EXERCISE DIRECTIONS
All of the data should be restated exactly as it stands.

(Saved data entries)

------------------------------------------------------------

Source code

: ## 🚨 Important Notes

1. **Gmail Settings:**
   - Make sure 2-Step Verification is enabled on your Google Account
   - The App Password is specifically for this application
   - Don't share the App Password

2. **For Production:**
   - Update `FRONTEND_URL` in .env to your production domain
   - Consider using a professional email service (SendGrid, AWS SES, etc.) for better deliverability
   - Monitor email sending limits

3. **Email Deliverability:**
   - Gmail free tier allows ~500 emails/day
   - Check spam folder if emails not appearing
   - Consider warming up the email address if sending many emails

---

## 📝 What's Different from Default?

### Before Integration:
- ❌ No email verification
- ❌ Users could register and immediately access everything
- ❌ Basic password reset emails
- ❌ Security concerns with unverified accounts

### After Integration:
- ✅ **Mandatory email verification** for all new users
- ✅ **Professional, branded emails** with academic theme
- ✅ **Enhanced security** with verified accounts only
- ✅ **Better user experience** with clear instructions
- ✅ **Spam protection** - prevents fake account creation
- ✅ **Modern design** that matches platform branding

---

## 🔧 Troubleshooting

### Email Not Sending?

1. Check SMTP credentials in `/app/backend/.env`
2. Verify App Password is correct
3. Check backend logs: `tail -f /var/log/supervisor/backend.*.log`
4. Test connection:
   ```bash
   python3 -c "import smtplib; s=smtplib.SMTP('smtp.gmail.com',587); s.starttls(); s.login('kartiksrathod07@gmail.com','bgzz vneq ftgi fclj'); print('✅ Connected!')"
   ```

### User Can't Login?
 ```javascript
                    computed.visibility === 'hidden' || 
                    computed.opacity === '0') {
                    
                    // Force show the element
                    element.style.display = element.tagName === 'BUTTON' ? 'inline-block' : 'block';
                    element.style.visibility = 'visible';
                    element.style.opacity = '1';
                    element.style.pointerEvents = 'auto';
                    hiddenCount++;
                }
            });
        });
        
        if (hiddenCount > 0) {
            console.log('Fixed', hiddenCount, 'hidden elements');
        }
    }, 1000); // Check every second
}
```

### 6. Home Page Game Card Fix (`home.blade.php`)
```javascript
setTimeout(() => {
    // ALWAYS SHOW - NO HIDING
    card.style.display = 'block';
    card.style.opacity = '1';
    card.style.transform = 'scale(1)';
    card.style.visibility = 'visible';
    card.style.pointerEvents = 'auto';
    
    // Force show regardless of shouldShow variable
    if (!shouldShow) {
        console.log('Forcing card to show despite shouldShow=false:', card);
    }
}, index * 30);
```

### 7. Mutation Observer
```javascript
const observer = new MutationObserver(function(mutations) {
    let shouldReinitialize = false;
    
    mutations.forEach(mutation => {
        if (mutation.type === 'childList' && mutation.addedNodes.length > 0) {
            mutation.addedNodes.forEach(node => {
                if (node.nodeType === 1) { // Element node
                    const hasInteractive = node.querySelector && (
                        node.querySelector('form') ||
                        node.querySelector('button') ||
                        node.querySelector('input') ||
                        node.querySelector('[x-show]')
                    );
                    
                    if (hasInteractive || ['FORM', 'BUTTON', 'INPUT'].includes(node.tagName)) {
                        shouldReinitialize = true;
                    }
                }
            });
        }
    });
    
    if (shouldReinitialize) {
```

------------------------------------------------------------

TASK OUTPUT
Source code

: ## 🚨 Important Notes

1. **Gmail Settings:**
   - Make sure 2-Step Verification is enabled on your Google Account
   - The App Password is specifically for this application
   - Don't share the App Password

2. **For Production:**
   - Update `FRONTEND_URL` in .env to your production domain
   - Consider using a professional email service (SendGrid, AWS SES, etc.) for better deliverability
   - Monitor email sending limits

3. **Email Deliverability:**
   - Gmail free tier allows ~500 emails/day
   - Check spam folder if emails not appearing
   - Consider warming up the email address if sending many emails

---

## 📝 What's Different from Default?

### Before Integration:
- ❌ No email verification
- ❌ Users could register and immediately access everything
- ❌ Basic password reset emails
- ❌ Security concerns with unverified accounts

### After Integration:
- ✅ **Mandatory email verification** for all new users
- ✅ **Professional, branded emails** with academic theme
- ✅ **Enhanced security** with verified accounts only
- ✅ **Better user experience** with clear instructions
- ✅ **Spam protection** - prevents fake account creation
- ✅ **Modern design** that matches platform branding

---

## 🔧 Troubleshooting

### Email Not Sending?

1. Check SMTP credentials in `/app/backend/.env`
2. Verify App Password is correct
3. Check backend logs: `tail -f /var/log/supervisor/backend.*.log`
4. Test connection:
   ```bash
   python3 -c "import smtplib; s=smtplib.SMTP('smtp.gmail.com',587); s.starttls(); s.login('kartiksrathod07@gmail.com','bgzz vneq ftgi fclj'); print('✅ Connected!')"
   ```

### User Can't Login?
 ```javascript
                    computed.visibility === 'hidden' || 
                    computed.opacity === '0') {
                    
                    // Force show the element
                    element.style.display = element.tagName === 'BUTTON' ? 'inline-block' : 'block';
                    element.style.visibility = 'visible';
                    element.style.opacity = '1';
                    element.style.pointerEvents = 'auto';
                    hiddenCount++;
                }
            });
        });
        
        if (hiddenCount > 0) {
            console.log('Fixed', hiddenCount, 'hidden elements');
        }
    }, 1000); // Check every second
}
```

### 6. Home Page Game Card Fix (`home.blade.php`)
```javascript
setTimeout(() => {
    // ALWAYS SHOW - NO HIDING
    card.style.display = 'block';
    card.style.opacity = '1';
    card.style.transform = 'scale(1)';
    card.style.visibility = 'visible';
    card.style.pointerEvents = 'auto';
    
    // Force show regardless of shouldShow variable
    if (!shouldShow) {
        console.log('Forcing card to show despite shouldShow=false:', card);
    }
}, index * 30);
```

### 7. Mutation Observer
```javascript
const observer = new MutationObserver(function(mutations) {
    let shouldReinitialize = false;
    
    mutations.forEach(mutation => {
        if (mutation.type === 'childList' && mutation.addedNodes.length > 0) {
            mutation.addedNodes.forEach(node => {
                if (node.nodeType === 1) { // Element node
                    const hasInteractive = node.querySelector && (
                        node.querySelector('form') ||
                        node.querySelector('button') ||
                        node.querySelector('input') ||
                        node.querySelector('[x-show]')
                    );
                    
                    if (hasInteractive || ['FORM', 'BUTTON', 'INPUT'].includes(node.tagName)) {
                        shouldReinitialize = true;
                    }
                }
            });
        }
    });
    
    if (shouldReinitialize) {
```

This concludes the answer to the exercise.